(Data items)
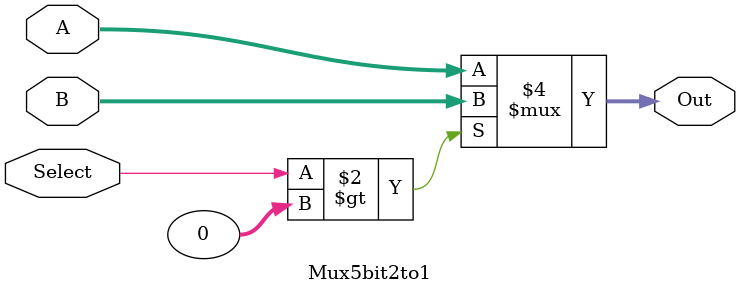
<source format=v>
`timescale 1ns / 1ps

module Mux5bit2to1(A, B, Out, Select);
input [4:0] A, B;
input Select;
output reg [4:0] Out;

always@(*) begin 
    if (Select > 0) begin
    Out <= B;
    end
    
    else begin
    Out <= A;
    end
end
endmodule

</source>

**Task objective**
Every line from the one containing "always@(*) begin" to the close of the records must be reproduced exactly. Include both ends and nothing more.

**Completed task**
always@(*) begin 
    if (Select > 0) begin
    Out <= B;
    end
    
    else begin
    Out <= A;
    end
end
endmodule

</source>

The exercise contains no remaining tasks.